━━ Selected extract ━━

Among the most devastating losses to the Mississippi coast in Katrina were the 200-year-old live oaks along the beach highway. Tall, stately, sometimes large enough for a deck high in the tree, sometimes leaning a bit from high winds, but always huge and magnificent. Those trees spoke to the strength and endurance of creation through many a stormy wind. Katrina, though, was tougher than most and uprooted many trees and tore the heart and soul out of many others. There they lay, dead on the ground. Or there they stood, naked and forlorn. The vacant spaces where some had stood and the dead trees standing in other locations crushed our already-aching heart.
Then Grace happened. Sculptor Marlin Miller from Fort Lauderdale, FL spent a year resurrecting those many of those trees along 40-mile stretch of the beach highway, Highway 90, from Biloxi to Bay St. Louis. With the touch of this master’s chainsaw, one tree became three dolphins, another became a flying eagle, others became herons and seagulls and pelicans. You see, Marlin Miller could see in those dead trees something beautiful beyond Katrina. Where the assessor had seen only death and marked the tree with a circle with an X in it, Miller saw life and beauty and hope.
Miller donated his time for this project of hope. Resurrection was his calling. Chainsaws were his tools, along with small cranes and face and leg guards. He wore masks for breathing; the sawdust made an extra skin on his arms; and he worked out of love. He incarnated Grace.

━━━
━━ Source data ━━

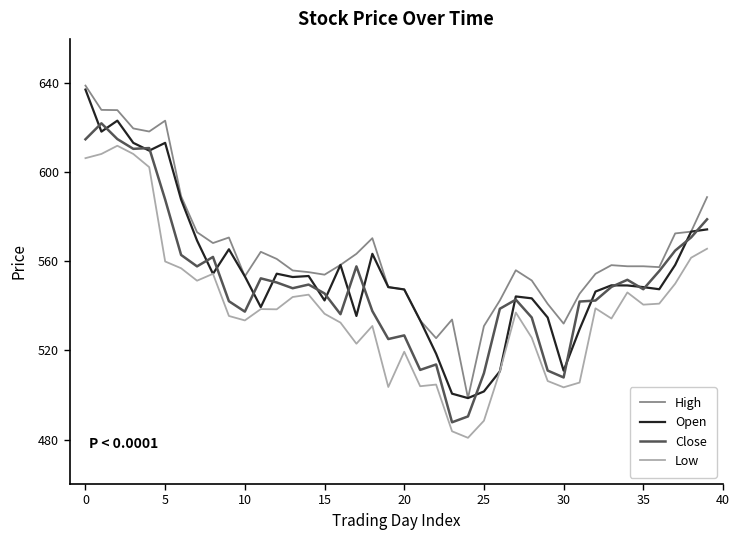

Which series has the largest total across all categories?

High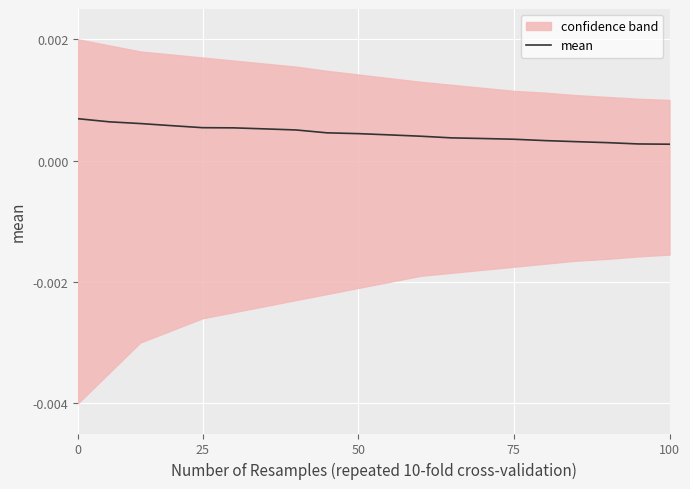

Where is the data nearest to the value 0?

100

━━━

§ **What this exercise asks**
- a) List every animal that the passage about the Katrina live oaks says the dead trees were carved into.
- b) Go on with the passage about the live oaks lost to Katrina, starting right after its final sentence.
The data plays no part in what follows.

§ **Answer list**
- a) dolphins, a flying eagle, herons, seagulls, pelicans

- b)
As the years wore on, Miller’s sculptures became a tourist attraction, drawing folks to the Mississippi coast to view these symbols of hope.
Then one day another resurrection happened for some of the trees. From the sculptures grew new leaves, then branches, then more leaves, more branches. Even a tree marked dead, then chainsawed into a work of art, was resilient enough to live again. The resilience of nature was one of our greatest inspirations, and this was the ultimate. Grace indeed.
Thank you, Marlin Miller. If you hadn’t sculpted those trees, they would be gone. Thank you for your art and the renewal of hope you brought.
Miller’s response to all the gratitude he has received: “It made me better, my family better,” he said, but ultimately he said it’s not about him — or Katrina. “It’s really is about the people of South Mississippi.” (Biloxi Sun Herald, March 8, 2015)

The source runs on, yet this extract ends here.